> _Description of the task_
Switch "Metz" to "Nancy" everywhere it occurs in the records below, keeping everything else the same.

> _Records for this task_
***

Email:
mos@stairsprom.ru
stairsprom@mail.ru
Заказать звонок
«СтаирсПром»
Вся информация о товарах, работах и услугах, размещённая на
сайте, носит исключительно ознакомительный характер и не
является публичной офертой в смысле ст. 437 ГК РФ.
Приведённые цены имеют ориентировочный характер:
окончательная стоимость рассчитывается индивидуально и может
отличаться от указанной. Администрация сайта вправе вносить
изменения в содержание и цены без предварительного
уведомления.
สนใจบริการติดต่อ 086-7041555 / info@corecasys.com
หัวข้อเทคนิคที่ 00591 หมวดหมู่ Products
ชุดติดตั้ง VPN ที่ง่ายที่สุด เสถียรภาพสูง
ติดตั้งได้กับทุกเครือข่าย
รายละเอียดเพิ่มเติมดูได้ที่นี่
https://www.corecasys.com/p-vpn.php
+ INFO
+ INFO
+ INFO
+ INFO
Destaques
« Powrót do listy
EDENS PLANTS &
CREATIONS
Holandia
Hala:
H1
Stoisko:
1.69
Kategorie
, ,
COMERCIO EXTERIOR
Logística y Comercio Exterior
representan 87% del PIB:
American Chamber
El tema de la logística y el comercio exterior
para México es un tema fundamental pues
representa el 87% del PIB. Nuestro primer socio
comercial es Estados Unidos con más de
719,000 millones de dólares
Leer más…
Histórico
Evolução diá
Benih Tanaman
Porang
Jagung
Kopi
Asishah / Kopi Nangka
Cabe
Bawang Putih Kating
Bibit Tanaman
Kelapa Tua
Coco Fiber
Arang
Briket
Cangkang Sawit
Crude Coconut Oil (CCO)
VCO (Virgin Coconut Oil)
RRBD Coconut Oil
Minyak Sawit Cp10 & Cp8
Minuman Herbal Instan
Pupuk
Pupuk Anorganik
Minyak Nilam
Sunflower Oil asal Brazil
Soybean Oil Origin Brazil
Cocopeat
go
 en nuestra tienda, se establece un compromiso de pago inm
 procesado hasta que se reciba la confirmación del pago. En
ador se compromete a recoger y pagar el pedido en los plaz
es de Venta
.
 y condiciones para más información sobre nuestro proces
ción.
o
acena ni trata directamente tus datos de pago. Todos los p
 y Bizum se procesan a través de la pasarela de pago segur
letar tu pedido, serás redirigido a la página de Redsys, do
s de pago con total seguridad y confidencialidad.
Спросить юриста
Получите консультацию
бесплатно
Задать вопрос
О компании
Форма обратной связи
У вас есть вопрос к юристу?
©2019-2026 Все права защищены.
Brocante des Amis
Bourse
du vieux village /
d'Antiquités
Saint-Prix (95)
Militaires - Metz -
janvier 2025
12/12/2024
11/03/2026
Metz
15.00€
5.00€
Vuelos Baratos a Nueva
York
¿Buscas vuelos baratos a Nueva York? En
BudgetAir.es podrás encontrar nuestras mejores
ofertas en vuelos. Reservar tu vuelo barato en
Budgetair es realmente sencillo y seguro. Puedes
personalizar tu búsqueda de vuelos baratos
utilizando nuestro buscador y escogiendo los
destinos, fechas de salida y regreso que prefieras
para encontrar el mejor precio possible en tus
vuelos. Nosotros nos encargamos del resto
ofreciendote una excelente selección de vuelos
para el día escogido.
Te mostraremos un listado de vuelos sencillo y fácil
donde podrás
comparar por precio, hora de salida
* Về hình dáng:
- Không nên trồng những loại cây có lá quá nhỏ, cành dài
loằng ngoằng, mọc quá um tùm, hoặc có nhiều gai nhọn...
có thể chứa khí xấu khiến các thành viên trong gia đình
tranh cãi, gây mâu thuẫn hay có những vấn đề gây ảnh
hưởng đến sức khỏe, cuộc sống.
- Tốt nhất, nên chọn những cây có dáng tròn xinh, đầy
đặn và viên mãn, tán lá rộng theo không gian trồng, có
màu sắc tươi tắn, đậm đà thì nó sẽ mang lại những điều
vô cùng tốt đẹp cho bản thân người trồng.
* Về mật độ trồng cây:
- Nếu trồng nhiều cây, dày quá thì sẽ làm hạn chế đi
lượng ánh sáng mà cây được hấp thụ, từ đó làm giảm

***

> _Task solution_
Email:
mos@stairsprom.ru
stairsprom@mail.ru
Заказать звонок
«СтаирсПром»
Вся информация о товарах, работах и услугах, размещённая на
сайте, носит исключительно ознакомительный характер и не
является публичной офертой в смысле ст. 437 ГК РФ.
Приведённые цены имеют ориентировочный характер:
окончательная стоимость рассчитывается индивидуально и может
отличаться от указанной. Администрация сайта вправе вносить
изменения в содержание и цены без предварительного
уведомления.
สนใจบริการติดต่อ 086-7041555 / info@corecasys.com
หัวข้อเทคนิคที่ 00591 หมวดหมู่ Products
ชุดติดตั้ง VPN ที่ง่ายที่สุด เสถียรภาพสูง
ติดตั้งได้กับทุกเครือข่าย
รายละเอียดเพิ่มเติมดูได้ที่นี่
https://www.corecasys.com/p-vpn.php
+ INFO
+ INFO
+ INFO
+ INFO
Destaques
« Powrót do listy
EDENS PLANTS &
CREATIONS
Holandia
Hala:
H1
Stoisko:
1.69
Kategorie
, ,
COMERCIO EXTERIOR
Logística y Comercio Exterior
representan 87% del PIB:
American Chamber
El tema de la logística y el comercio exterior
para México es un tema fundamental pues
representa el 87% del PIB. Nuestro primer socio
comercial es Estados Unidos con más de
719,000 millones de dólares
Leer más…
Histórico
Evolução diá
Benih Tanaman
Porang
Jagung
Kopi
Asishah / Kopi Nangka
Cabe
Bawang Putih Kating
Bibit Tanaman
Kelapa Tua
Coco Fiber
Arang
Briket
Cangkang Sawit
Crude Coconut Oil (CCO)
VCO (Virgin Coconut Oil)
RRBD Coconut Oil
Minyak Sawit Cp10 & Cp8
Minuman Herbal Instan
Pupuk
Pupuk Anorganik
Minyak Nilam
Sunflower Oil asal Brazil
Soybean Oil Origin Brazil
Cocopeat
go
 en nuestra tienda, se establece un compromiso de pago inm
 procesado hasta que se reciba la confirmación del pago. En
ador se compromete a recoger y pagar el pedido en los plaz
es de Venta
.
 y condiciones para más información sobre nuestro proces
ción.
o
acena ni trata directamente tus datos de pago. Todos los p
 y Bizum se procesan a través de la pasarela de pago segur
letar tu pedido, serás redirigido a la página de Redsys, do
s de pago con total seguridad y confidencialidad.
Спросить юриста
Получите консультацию
бесплатно
Задать вопрос
О компании
Форма обратной связи
У вас есть вопрос к юристу?
©2019-2026 Все права защищены.
Brocante des Amis
Bourse
du vieux village /
d'Antiquités
Saint-Prix (95)
Militaires - Nancy -
janvier 2025
12/12/2024
11/03/2026
Nancy
15.00€
5.00€
Vuelos Baratos a Nueva
York
¿Buscas vuelos baratos a Nueva York? En
BudgetAir.es podrás encontrar nuestras mejores
ofertas en vuelos. Reservar tu vuelo barato en
Budgetair es realmente sencillo y seguro. Puedes
personalizar tu búsqueda de vuelos baratos
utilizando nuestro buscador y escogiendo los
destinos, fechas de salida y regreso que prefieras
para encontrar el mejor precio possible en tus
vuelos. Nosotros nos encargamos del resto
ofreciendote una excelente selección de vuelos
para el día escogido.
Te mostraremos un listado de vuelos sencillo y fácil
donde podrás
comparar por precio, hora de salida
* Về hình dáng:
- Không nên trồng những loại cây có lá quá nhỏ, cành dài
loằng ngoằng, mọc quá um tùm, hoặc có nhiều gai nhọn...
có thể chứa khí xấu khiến các thành viên trong gia đình
tranh cãi, gây mâu thuẫn hay có những vấn đề gây ảnh
hưởng đến sức khỏe, cuộc sống.
- Tốt nhất, nên chọn những cây có dáng tròn xinh, đầy
đặn và viên mãn, tán lá rộng theo không gian trồng, có
màu sắc tươi tắn, đậm đà thì nó sẽ mang lại những điều
vô cùng tốt đẹp cho bản thân người trồng.
* Về mật độ trồng cây:
- Nếu trồng nhiều cây, dày quá thì sẽ làm hạn chế đi
lượng ánh sáng mà cây được hấp thụ, từ đó làm giảm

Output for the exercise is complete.